To me, confounding, aliasing, and correlation are NOT the same.  When setting up a DOE, the column signs can be multiplied, and the resulting sign being another column which can be used for another factor.  Thus that factor is "aliased" by the new column.  For example, you might decide that a three-way interaction between X1, X2, and X3 is very unlikely, so you set a column by multiplying the signs of those three factors and use the column for a 4th factor.

Confounding is when the signs of some columns happen to be the same.  For example, you might find that when setting up the trial matrix, the interaction column X1X2 might have the same signs as X2X3X4.  In other words, the effect of X1X2 cannot be separated from the effect of X2X3X4 - they are confounded.

Correlation is different in that two (or more) factors tend to move together or in opposing paths together.  Remember that correlation does not mean "cause and effect".  There may be other factors that cause the two (or more) correlated factors to move the way they do.

My simplistic way of thinking of these concepts is as follows:

A two step workflow is involved:

Step 1: Evaluate a design for the presence of confounding and aliasing among any effects which are intended to be estimated. I consider this action and the phrases to be synonymous. Kind of like asking, "Are you pregnant/expecting a baby?"...either you are or are not. That is, any one design either has confounding/aliasing present for at least one effect or it does not. Then, if the answer is no. Stop...there is zero correlation between any two effects. If the answer is "Yes, there is confounding or correlation within this design." Then proceed to step 2.

Step 2: The next logical question is which effects are confounded or aliased with which? And what is the degree of bias associated with these effects? That's where correlation comes in. Which is why many find the JMP Color Map on Correlations a great visual aid to evaluate a design. Correlation is a measure of the bias associated with parameter estimates.

There is an explanation of these issues in the JMP version 12 native Help with the software if you just invoke from the JMP main menu:

Help -> Search the Help, enter Design Evaluation Window in the Search field, and select the topic Design Evaluation Window.

The Color Map on Correlations gives you an idea as to the relationship between the effects in your model and those that are not in your model, but may have an effect on the response (alias terms).
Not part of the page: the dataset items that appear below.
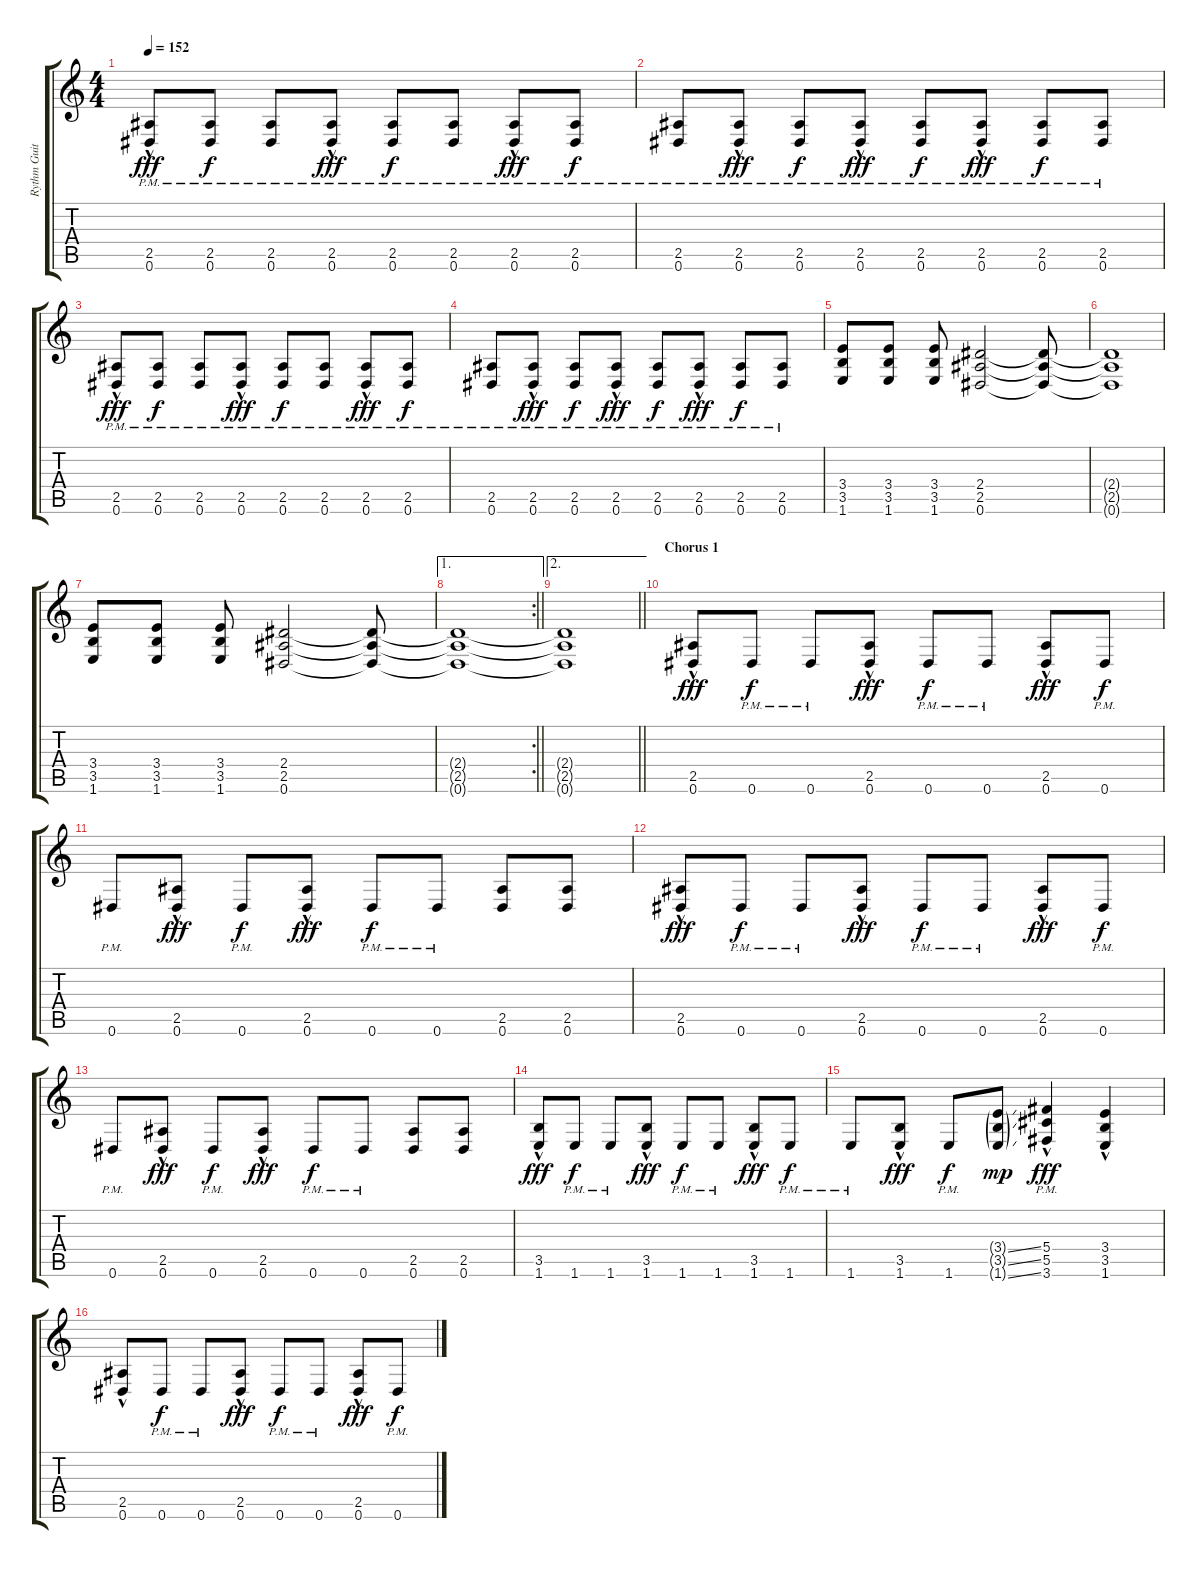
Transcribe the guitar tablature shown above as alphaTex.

\track ("Rythm Guitar" "Rythm Guit") {instrument distortionguitar}
\staff {score tabs}
\tuning (Eb4 Bb3 Gb3 Db3 Ab2 Eb2) {hide}
\ts (4 4)
\tempo 152
\clef g2
\ks c
(2.5{pm} 0.6{hac pm}).8{dy fff} (2.5{pm} 0.6{pm}).8{dy f} (2.5{pm} 0.6{pm}).8 (2.5{pm} 0.6{hac pm}).8{dy fff} (2.5{pm} 0.6{pm}).8{dy f} (2.5{pm} 0.6{pm}).8 (2.5{pm} 0.6{hac pm}).8{dy fff} (2.5{pm} 0.6{pm}).8{dy f} |
(2.5{pm} 0.6{pm}).8 (2.5{pm} 0.6{hac pm}).8{dy fff} (2.5{pm} 0.6{pm}).8{dy f} (2.5{pm} 0.6{hac pm}).8{dy fff} (2.5{pm} 0.6{pm}).8{dy f} (2.5{pm} 0.6{hac pm}).8{dy fff} (2.5{pm} 0.6{pm}).8{dy f} (2.5{pm} 0.6{pm}).8 |
(2.5{pm} 0.6{hac pm}).8{dy fff} (2.5{pm} 0.6{pm}).8{dy f} (2.5{pm} 0.6{pm}).8 (2.5{pm} 0.6{hac pm}).8{dy fff} (2.5{pm} 0.6{pm}).8{dy f} (2.5{pm} 0.6{pm}).8 (2.5{pm} 0.6{hac pm}).8{dy fff} (2.5{pm} 0.6{pm}).8{dy f} |
(2.5{pm} 0.6{pm}).8 (2.5{pm} 0.6{hac pm}).8{dy fff} (2.5{pm} 0.6{pm}).8{dy f} (2.5{pm} 0.6{hac pm}).8{dy fff} (2.5{pm} 0.6{pm}).8{dy f} (2.5{pm} 0.6{hac pm}).8{dy fff} (2.5{pm} 0.6{pm}).8{dy f} (2.5{pm} 0.6{pm}).8 |
(3.4 3.5 1.6).8 (3.4 3.5 1.6).8 (3.4 3.5 1.6).8 (2.4 2.5 0.6).2 (2.4{t} 2.5{t} 0.6{t}).8 |
(2.4{t} 2.5{t} 0.6{t}).1 |
(3.4 3.5 1.6).8 (3.4 3.5 1.6).8 (3.4 3.5 1.6).8 (2.4 2.5 0.6).2 (2.4{t} 2.5{t} 0.6{t}).8 |
\ae 1
\rc 2
\barLineRight lightlight
(2.4{t} 2.5{t} 0.6{t}).1 |
\ae 2
\barLineRight lightlight
(2.4{t} 2.5{t} 0.6{t}).1 |
\section ("" "Chorus 1")
(2.5 0.6{hac}).8{dy fff} 0.6{pm}.8{dy f} 0.6{pm}.8 (2.5 0.6{hac}).8{dy fff} 0.6{pm}.8{dy f} 0.6{pm}.8 (2.5 0.6{hac}).8{dy fff} 0.6{pm}.8{dy f} |
0.6{pm}.8 (2.5 0.6{hac}).8{dy fff} 0.6{pm}.8{dy f} (2.5 0.6{hac}).8{dy fff} 0.6{pm}.8{dy f} 0.6{pm}.8 (2.5 0.6).8 (2.5 0.6).8 |
(2.5 0.6{hac}).8{dy fff} 0.6{pm}.8{dy f} 0.6{pm}.8 (2.5 0.6{hac}).8{dy fff} 0.6{pm}.8{dy f} 0.6{pm}.8 (2.5 0.6{hac}).8{dy fff} 0.6{pm}.8{dy f} |
0.6{pm}.8 (2.5 0.6{hac}).8{dy fff} 0.6{pm}.8{dy f} (2.5 0.6{hac}).8{dy fff} 0.6{pm}.8{dy f} 0.6{pm}.8 (2.5 0.6).8 (2.5 0.6).8 |
(3.5 1.6{hac}).8{dy fff} 1.6{pm}.8{dy f} 1.6{pm}.8 (3.5 1.6{hac}).8{dy fff} 1.6{pm}.8{dy f} 1.6{pm}.8 (3.5 1.6{hac}).8{dy fff} 1.6{pm}.8{dy f} |
1.6{pm}.8 (3.5 1.6{hac}).8{dy fff} 1.6{pm}.8{dy f} (3.4{ss g} 3.5{ss g} 1.6{ss g}).8{dy mp} (5.4 5.5{pm} 3.6{hac pm}).4{dy fff} (3.4 3.5 1.6{hac}).4 |
(2.5 0.6{hac}).8 0.6{pm}.8{dy f} 0.6{pm}.8 (2.5 0.6{hac}).8{dy fff} 0.6{pm}.8{dy f} 0.6{pm}.8 (2.5 0.6{hac}).8{dy fff} 0.6{pm}.8{dy f}
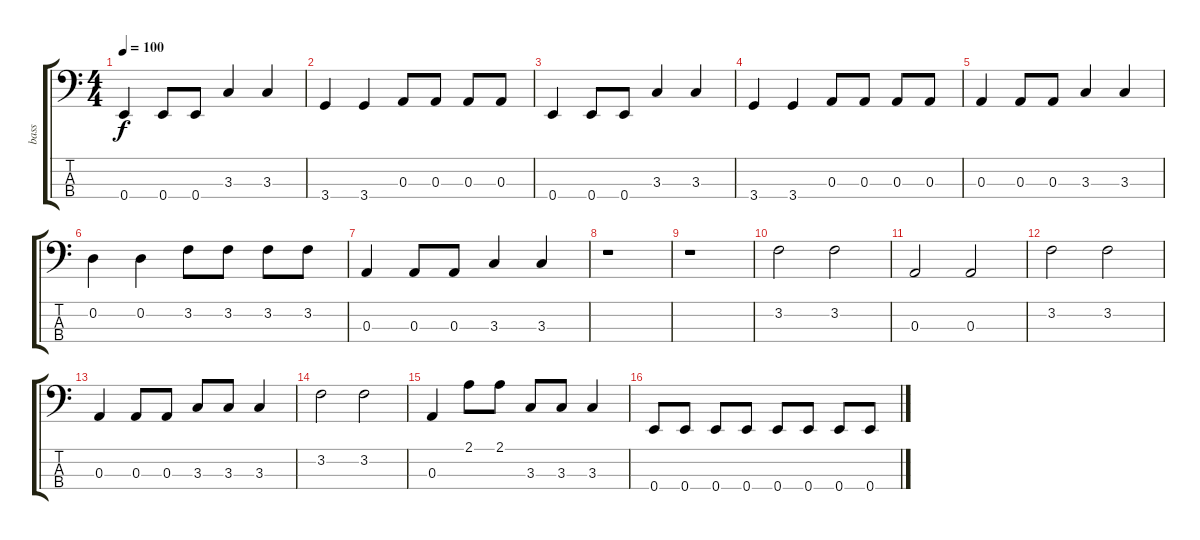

In addition to the DOE guide mentioned above, you can take a look at this blog: Correlation cell plot for design comparison in JMP

Confounding of two effects means that there's no way to distinguish between the two effects. Follow-up runs would be needed to differentiate these effects, and/or assumptions will need to be made about which effects are negligible. You will see this also called aliasing, but I like to think of this as full aliasing. You can have partial aliasing, where the effects are neither orthogonal nor fully aliased/confounded (think of entries in the Color Map on Correlations that are not 0 or 1).

The Alias Matrix reflects the degree to which effects not in the model can bias the effect estimates. If you have partial aliasing for effects in the model, your standard errors for effect estimates are larger. More information in this blog: http://blogs.sas.com/content/jmp/2014/06/05/what-is-an-alias-matrix/

Hope that helps clarify things.

Cheers,

Ryan

Below is a picture of what Aliasing/Confounding looks like for 2 level continuous factors.  Multiply the signs of the main effects as shown to get the corresponding sign for that interaction.  * = for Row 1 X1*X2 as an example.  As you can see in the picture each main effect is completely confounded with one of the interaction terms which illustrates what has been stated above. So, you could not reliably use the interaction terms in your model knowing there is no distinction between the main effect and it's corresponding (color) interaction term.

I probably didn't state my question well. I understand the color correlation maps, but find that in many cases the three terms I mentioned are used almost as if they are different names for the same thing.

Specifically, are these three statements all saying the same thing about some design I might have created?

1) there is a correlation between X1 and X3

2) there is confounding between X1 and X3

3) X1 and X3 are aliased

Sometimes, when reading a post or some documentation, I've seen these terms interchanged even in the same paragraph.